Challenges:
1) Please return the passage of the travel blog post from "Friday, July 3, 2009" up to and including "next 9 days.".
2) Rename "common name" to "vernacular name" in every line of the dataset records, keeping all else as it stands.

Saturday, July 4, 2009

HERE


Surprisingly we flew right through the Atl airport and the day before july 4th at that. The flight was uneventfu (Thank you, Lord) and was smooth until the last twenty minutes or so. We got into Vegas and again got out very quickly. We jumped in a taxi, got our rental car, and headed toward Best Friends. Intersestingly, we left NV, drove into Arizonia, then to utah, back to arizonia, and then back to Utah. No, we were not lost. We had an option of driving through zion canyon or back through Fredonia, AZ so we chose the later. We drove through Zion last time we were here so there was not use in paying to drive through. Our cottage overlooks the horse pasture. It is soooo cool. We got in about 10 pm there time, or midnight Anderson time. Of course, we are up at the crack of dawn but we both slept on the plane so I guess we are ready to go. I look forward to meeting the kids of dogtown, catworld, and bunny town. This place is massive yet in the middle of nowhere. 33,000 acres in Angel Canyon that is truly breathtaking. Pics to follow.

Friday, July 3, 2009

Leaving for the west

I don't care what anyone says, dogs are smart. This morning I tried not to change my routine because my lab, Olive Lang, always seems to sense when I am going away. This morning was no different. She has followed me around, cried, tried to break down my bedroom door, and won't eat. Poor thing. I hate to leave them but I have good caregivers coming to be with them and I know that I will be able to share alot of love with the animals at Best Friends. Please pray for safety in travel over the next 9 days.

(Dataset records)
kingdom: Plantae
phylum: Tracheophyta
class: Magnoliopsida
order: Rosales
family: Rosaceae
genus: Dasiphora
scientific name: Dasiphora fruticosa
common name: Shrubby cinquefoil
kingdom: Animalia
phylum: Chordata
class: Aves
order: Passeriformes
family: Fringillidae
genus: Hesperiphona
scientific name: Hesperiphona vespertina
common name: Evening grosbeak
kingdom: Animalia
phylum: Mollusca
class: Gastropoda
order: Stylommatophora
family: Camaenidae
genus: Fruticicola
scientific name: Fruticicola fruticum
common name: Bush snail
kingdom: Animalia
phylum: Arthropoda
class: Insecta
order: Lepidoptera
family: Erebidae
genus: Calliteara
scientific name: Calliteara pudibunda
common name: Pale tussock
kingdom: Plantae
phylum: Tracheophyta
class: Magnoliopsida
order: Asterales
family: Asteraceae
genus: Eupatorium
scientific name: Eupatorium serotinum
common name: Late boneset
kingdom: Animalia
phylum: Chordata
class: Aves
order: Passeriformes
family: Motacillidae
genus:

Answers given:
1)
Friday, July 3, 2009

Leaving for the west

I don't care what anyone says, dogs are smart. This morning I tried not to change my routine because my lab, Olive Lang, always seems to sense when I am going away. This morning was no different. She has followed me around, cried, tried to break down my bedroom door, and won't eat. Poor thing. I hate to leave them but I have good caregivers coming to be with them and I know that I will be able to share alot of love with the animals at Best Friends. Please pray for safety in travel over the next 9 days.

2)
kingdom: Plantae
phylum: Tracheophyta
class: Magnoliopsida
order: Rosales
family: Rosaceae
genus: Dasiphora
scientific name: Dasiphora fruticosa
vernacular name: Shrubby cinquefoil
kingdom: Animalia
phylum: Chordata
class: Aves
order: Passeriformes
family: Fringillidae
genus: Hesperiphona
scientific name: Hesperiphona vespertina
vernacular name: Evening grosbeak
kingdom: Animalia
phylum: Mollusca
class: Gastropoda
order: Stylommatophora
family: Camaenidae
genus: Fruticicola
scientific name: Fruticicola fruticum
vernacular name: Bush snail
kingdom: Animalia
phylum: Arthropoda
class: Insecta
order: Lepidoptera
family: Erebidae
genus: Calliteara
scientific name: Calliteara pudibunda
vernacular name: Pale tussock
kingdom: Plantae
phylum: Tracheophyta
class: Magnoliopsida
order: Asterales
family: Asteraceae
genus: Eupatorium
scientific name: Eupatorium serotinum
vernacular name: Late boneset
kingdom: Animalia
phylum: Chordata
class: Aves
order: Passeriformes
family: Motacillidae
genus:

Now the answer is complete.